NON-VOLATILE MEMORY STORAGE SYSTEM
The present invention discloses a flash memory storage system, comprising at least one RAID controller; a plurality of flash memory cards electrically connected with the RAID controller; and a cache memory electrically connected with the RAID controller and shared by the RAID controller and the flash memory cards. The cache memory efficiently enhances the system performance. The storage system may comprise more RAID controllers to construct a nested RAID architecture.
Latest Patents:
1. Field of the Invention
The present invention relates to a non-volatile memory storage system with a shared cache memory, and in particular to a non-volatile flash data storage system with a shared DRAM cache. The flash data storage system preferably includes non-volatile flash memory devices in RAID architecture.
2. Description of Related Art
A non-volatile memory storage system (or flash memory storage system) is a system including one or more non-volatile memory units. An example of such flash memory system is the non-volatile memory card. Non-volatile memory cards are memory cards made by non-volatile memory devices such as, but not limited to, Flash EEPROM, Nitride based non-volatile memory, etc. Such non-volatile or flash memory cards include, but are not limited to, USE flash drive, card bus card, SD flash card, MMC flash card, memory stick, MI card, Expresscard flash card, solid state drive (SSD), etc.

▶ _DATA PROVIDED_:

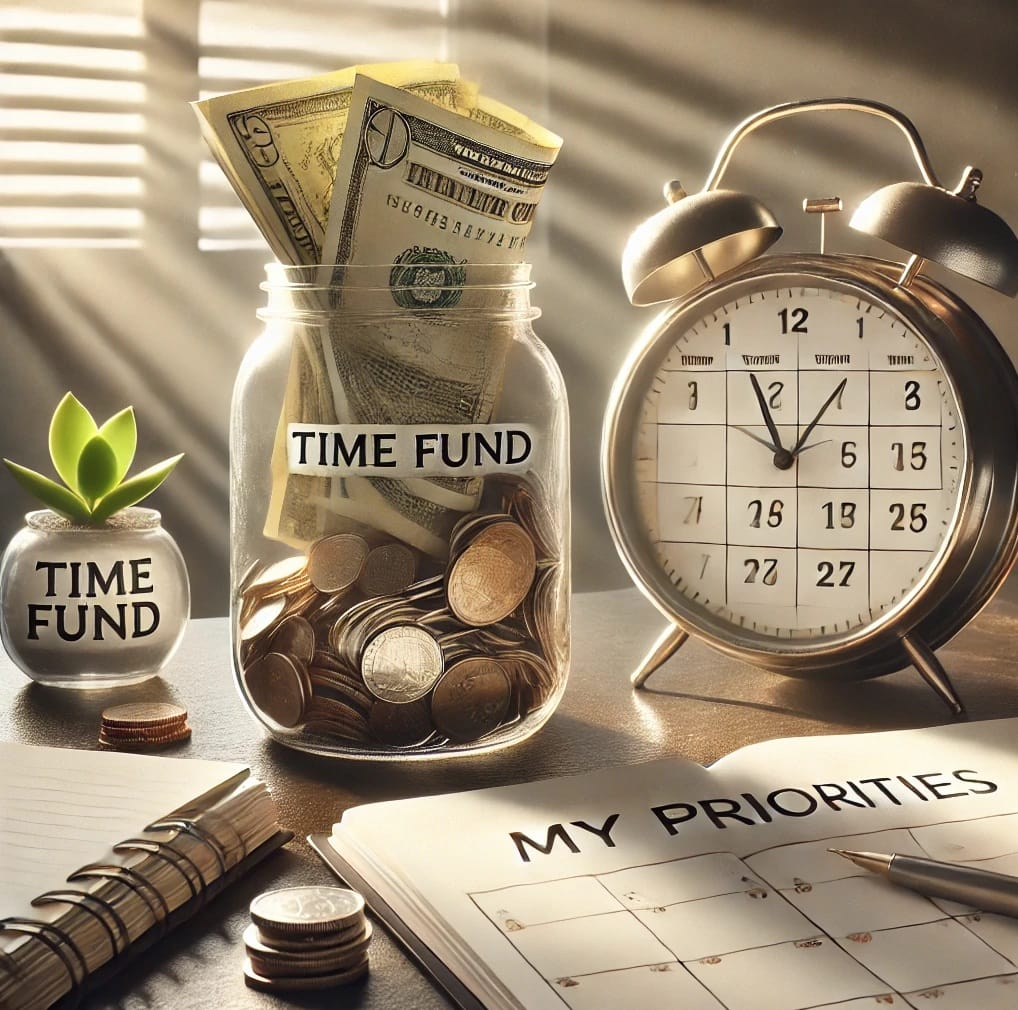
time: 11:06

▶ _SET PROBLEM A_:
Reproduce part of the patent text, starting at the words "2. Description of" and ending after "drive (SSD), etc.", with "SD flash card" renamed to "microSD flash card".
▶ _SET PROBLEM B_:
Answer these questions using the patent text:
(i) What is shared by the RAID controller and the flash memory cards?
(ii) What kind of cache does the flash data storage system use in particular?
(iii) What does the patent text give as an example of a flash memory system?
▶ _SET PROBLEM C_:
Decide whether each statement agrees with the patent text, answering yes or no and quoting the words that settle it:
(i) The cache memory is electrically connected with the RAID controller.
(ii) The flash data storage system preferably has its flash memory devices in RAID architecture.
(iii) A non-volatile memory storage system must contain at least two memory units.

▶ _FINISHED ANSWER A_:
2. Description of Related Art
A non-volatile memory storage system (or flash memory storage system) is a system including one or more non-volatile memory units. An example of such flash memory system is the non-volatile memory card. Non-volatile memory cards are memory cards made by non-volatile memory devices such as, but not limited to, Flash EEPROM, Nitride based non-volatile memory, etc. Such non-volatile or flash memory cards include, but are not limited to, USE flash drive, card bus card, microSD flash card, MMC flash card, memory stick, MI card, Expresscard flash card, solid state drive (SSD), etc.

▶ _FINISHED ANSWER B_:
(i) The cache memory.
(ii) A shared DRAM cache.
(iii) The non-volatile memory card.

▶ _FINISHED ANSWER C_:
(i) Yes: "a cache memory electrically connected with the RAID controller"
(ii) Yes: "preferably includes non-volatile flash memory devices in RAID architecture"
(iii) No: "a system including one or more non-volatile memory units"